======== Input records ========
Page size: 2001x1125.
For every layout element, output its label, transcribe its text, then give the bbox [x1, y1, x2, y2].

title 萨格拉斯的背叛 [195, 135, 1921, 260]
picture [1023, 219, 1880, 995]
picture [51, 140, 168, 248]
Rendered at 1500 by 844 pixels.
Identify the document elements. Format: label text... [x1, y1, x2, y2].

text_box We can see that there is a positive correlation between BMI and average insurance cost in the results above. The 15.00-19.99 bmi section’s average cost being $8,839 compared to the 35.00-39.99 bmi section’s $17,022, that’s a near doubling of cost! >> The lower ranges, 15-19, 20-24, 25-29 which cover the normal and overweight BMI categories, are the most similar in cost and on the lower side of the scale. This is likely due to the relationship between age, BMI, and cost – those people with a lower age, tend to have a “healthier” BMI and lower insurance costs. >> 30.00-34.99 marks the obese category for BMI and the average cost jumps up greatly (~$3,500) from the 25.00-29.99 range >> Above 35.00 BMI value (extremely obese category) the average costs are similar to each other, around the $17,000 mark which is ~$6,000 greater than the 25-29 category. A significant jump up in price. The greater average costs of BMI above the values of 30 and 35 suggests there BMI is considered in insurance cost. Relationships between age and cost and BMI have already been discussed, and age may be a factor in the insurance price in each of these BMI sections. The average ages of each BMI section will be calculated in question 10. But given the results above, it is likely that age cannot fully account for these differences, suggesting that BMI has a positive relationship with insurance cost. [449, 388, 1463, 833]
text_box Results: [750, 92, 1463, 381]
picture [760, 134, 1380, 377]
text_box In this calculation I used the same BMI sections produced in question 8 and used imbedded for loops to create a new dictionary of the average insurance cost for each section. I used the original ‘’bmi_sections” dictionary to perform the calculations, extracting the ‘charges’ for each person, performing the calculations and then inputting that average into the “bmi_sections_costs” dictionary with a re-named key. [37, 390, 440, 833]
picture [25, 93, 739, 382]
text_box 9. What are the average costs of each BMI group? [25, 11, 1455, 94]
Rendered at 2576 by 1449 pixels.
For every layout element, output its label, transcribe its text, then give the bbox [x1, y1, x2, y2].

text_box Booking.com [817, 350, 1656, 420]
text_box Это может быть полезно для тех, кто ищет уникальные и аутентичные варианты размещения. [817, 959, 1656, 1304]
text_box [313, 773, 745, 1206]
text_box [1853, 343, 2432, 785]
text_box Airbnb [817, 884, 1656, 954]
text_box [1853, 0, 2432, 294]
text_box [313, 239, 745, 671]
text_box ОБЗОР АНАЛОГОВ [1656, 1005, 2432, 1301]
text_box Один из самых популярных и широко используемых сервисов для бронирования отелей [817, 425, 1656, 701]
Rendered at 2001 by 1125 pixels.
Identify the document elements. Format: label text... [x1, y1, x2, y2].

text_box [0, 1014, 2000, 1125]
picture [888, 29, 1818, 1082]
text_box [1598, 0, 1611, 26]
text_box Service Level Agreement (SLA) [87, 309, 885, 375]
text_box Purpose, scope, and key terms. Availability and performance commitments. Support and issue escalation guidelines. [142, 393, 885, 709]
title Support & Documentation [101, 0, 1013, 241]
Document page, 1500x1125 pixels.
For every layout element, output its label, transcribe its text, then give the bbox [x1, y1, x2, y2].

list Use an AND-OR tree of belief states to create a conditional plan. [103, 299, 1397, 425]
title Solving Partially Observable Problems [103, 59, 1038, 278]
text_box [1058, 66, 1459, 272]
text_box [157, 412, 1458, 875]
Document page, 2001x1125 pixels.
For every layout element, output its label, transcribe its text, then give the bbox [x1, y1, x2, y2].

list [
========
* _Job item_
Nothing should be left out when the listing is retyped exactly.

* _Written answer_
Page size: 2001x1125.
For every layout element, output its label, transcribe its text, then give the bbox [x1, y1, x2, y2].

title 萨格拉斯的背叛 [195, 135, 1921, 260]
picture [1023, 219, 1880, 995]
picture [51, 140, 168, 248]
Rendered at 1500 by 844 pixels.
Identify the document elements. Format: label text... [x1, y1, x2, y2].

text_box We can see that there is a positive correlation between BMI and average insurance cost in the results above. The 15.00-19.99 bmi section’s average cost being $8,839 compared to the 35.00-39.99 bmi section’s $17,022, that’s a near doubling of cost! >> The lower ranges, 15-19, 20-24, 25-29 which cover the normal and overweight BMI categories, are the most similar in cost and on the lower side of the scale. This is likely due to the relationship between age, BMI, and cost – those people with a lower age, tend to have a “healthier” BMI and lower insurance costs. >> 30.00-34.99 marks the obese category for BMI and the average cost jumps up greatly (~$3,500) from the 25.00-29.99 range >> Above 35.00 BMI value (extremely obese category) the average costs are similar to each other, around the $17,000 mark which is ~$6,000 greater than the 25-29 category. A significant jump up in price. The greater average costs of BMI above the values of 30 and 35 suggests there BMI is considered in insurance cost. Relationships between age and cost and BMI have already been discussed, and age may be a factor in the insurance price in each of these BMI sections. The average ages of each BMI section will be calculated in question 10. But given the results above, it is likely that age cannot fully account for these differences, suggesting that BMI has a positive relationship with insurance cost. [449, 388, 1463, 833]
text_box Results: [750, 92, 1463, 381]
picture [760, 134, 1380, 377]
text_box In this calculation I used the same BMI sections produced in question 8 and used imbedded for loops to create a new dictionary of the average insurance cost for each section. I used the original ‘’bmi_sections” dictionary to perform the calculations, extracting the ‘charges’ for each person, performing the calculations and then inputting that average into the “bmi_sections_costs” dictionary with a re-named key. [37, 390, 440, 833]
picture [25, 93, 739, 382]
text_box 9. What are the average costs of each BMI group? [25, 11, 1455, 94]
Rendered at 2576 by 1449 pixels.
For every layout element, output its label, transcribe its text, then give the bbox [x1, y1, x2, y2].

text_box Booking.com [817, 350, 1656, 420]
text_box Это может быть полезно для тех, кто ищет уникальные и аутентичные варианты размещения. [817, 959, 1656, 1304]
text_box [313, 773, 745, 1206]
text_box [1853, 343, 2432, 785]
text_box Airbnb [817, 884, 1656, 954]
text_box [1853, 0, 2432, 294]
text_box [313, 239, 745, 671]
text_box ОБЗОР АНАЛОГОВ [1656, 1005, 2432, 1301]
text_box Один из самых популярных и широко используемых сервисов для бронирования отелей [817, 425, 1656, 701]
Rendered at 2001 by 1125 pixels.
Identify the document elements. Format: label text... [x1, y1, x2, y2].

text_box [0, 1014, 2000, 1125]
picture [888, 29, 1818, 1082]
text_box [1598, 0, 1611, 26]
text_box Service Level Agreement (SLA) [87, 309, 885, 375]
text_box Purpose, scope, and key terms. Availability and performance commitments. Support and issue escalation guidelines. [142, 393, 885, 709]
title Support & Documentation [101, 0, 1013, 241]
Document page, 1500x1125 pixels.
For every layout element, output its label, transcribe its text, then give the bbox [x1, y1, x2, y2].

list Use an AND-OR tree of belief states to create a conditional plan. [103, 299, 1397, 425]
title Solving Partially Observable Problems [103, 59, 1038, 278]
text_box [1058, 66, 1459, 272]
text_box [157, 412, 1458, 875]
Document page, 2001x1125 pixels.
For every layout element, output its label, transcribe its text, then give the bbox [x1, y1, x2, y2].

list [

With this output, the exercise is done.